===== Records for processing
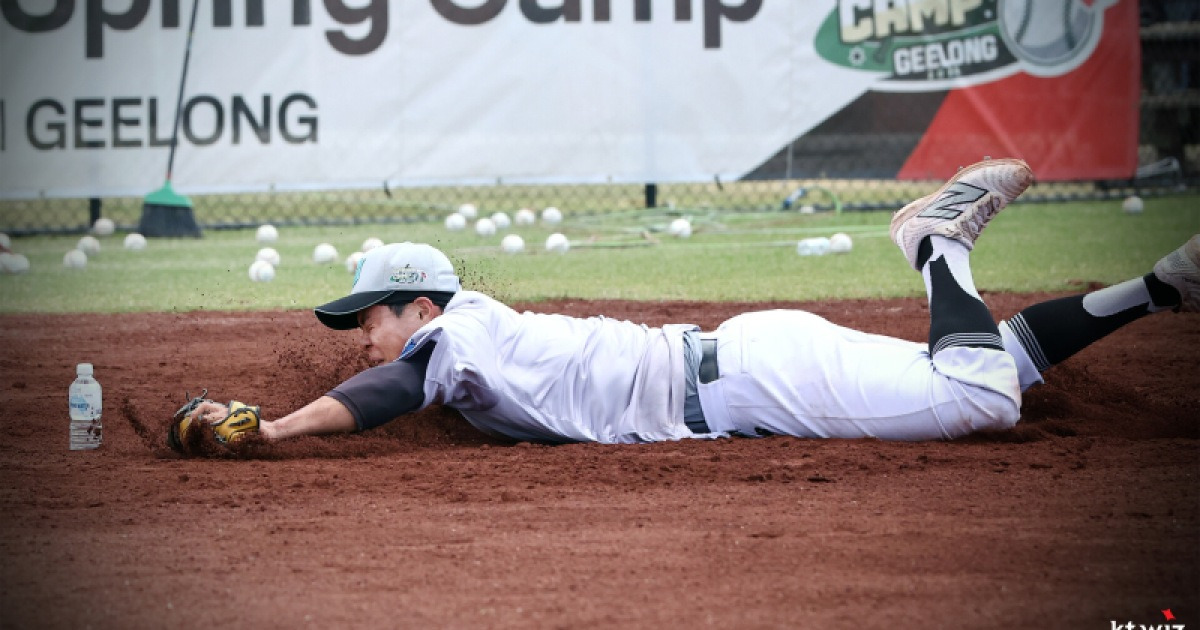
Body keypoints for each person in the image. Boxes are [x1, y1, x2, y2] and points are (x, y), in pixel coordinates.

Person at [169, 159, 1199, 452]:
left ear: (420, 303)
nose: (359, 339)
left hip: (756, 380)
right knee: (984, 365)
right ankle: (1161, 289)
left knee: (979, 398)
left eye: (367, 317)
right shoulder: (473, 342)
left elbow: (396, 386)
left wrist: (273, 435)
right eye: (351, 325)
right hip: (745, 360)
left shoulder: (458, 330)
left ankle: (935, 242)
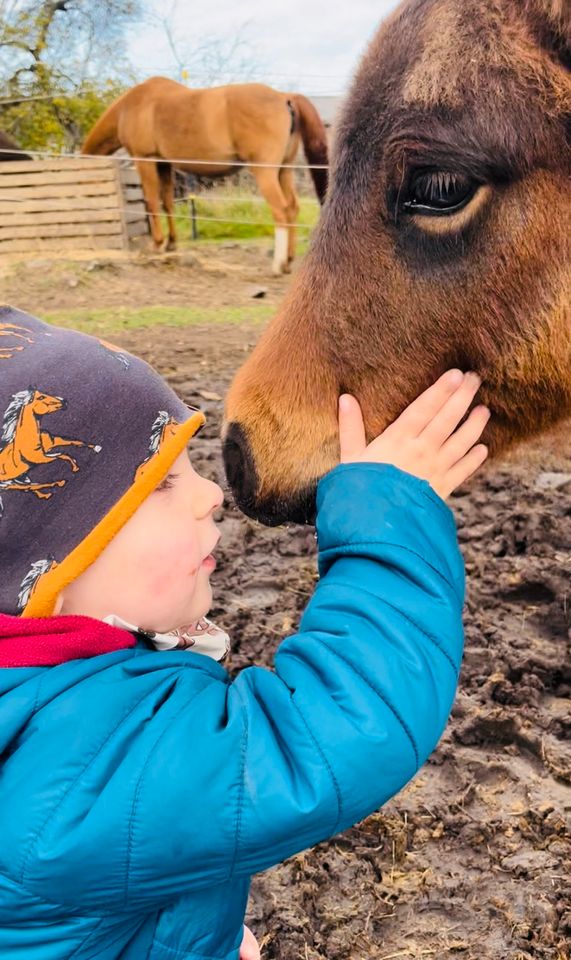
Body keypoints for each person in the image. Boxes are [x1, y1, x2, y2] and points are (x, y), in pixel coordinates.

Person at [0, 306, 489, 959]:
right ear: (55, 567)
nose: (210, 494)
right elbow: (328, 732)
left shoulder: (39, 696)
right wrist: (388, 512)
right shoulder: (73, 784)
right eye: (163, 483)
==========
What to work on> Write out nothing but the lines from the one with "left knee: (979, 398)" through the last line of the entries, exactly as they stand; pictures are not part of the copy.

Result for this task>
left knee: (979, 398)
left eye: (367, 317)
right shoulder: (473, 342)
left elbow: (396, 386)
left wrist: (273, 435)
right eye: (351, 325)
right hip: (745, 360)
left shoulder: (458, 330)
left ankle: (935, 242)
Body keypoints for each person in the image. Boxes are [x1, y1, x2, y2] and points are (x, y), in pixel coordinates.

Person at [0, 306, 489, 959]:
right ear: (55, 567)
nose: (210, 494)
right elbow: (328, 732)
left shoulder: (39, 696)
right wrist: (388, 512)
right shoulder: (73, 784)
right eye: (163, 483)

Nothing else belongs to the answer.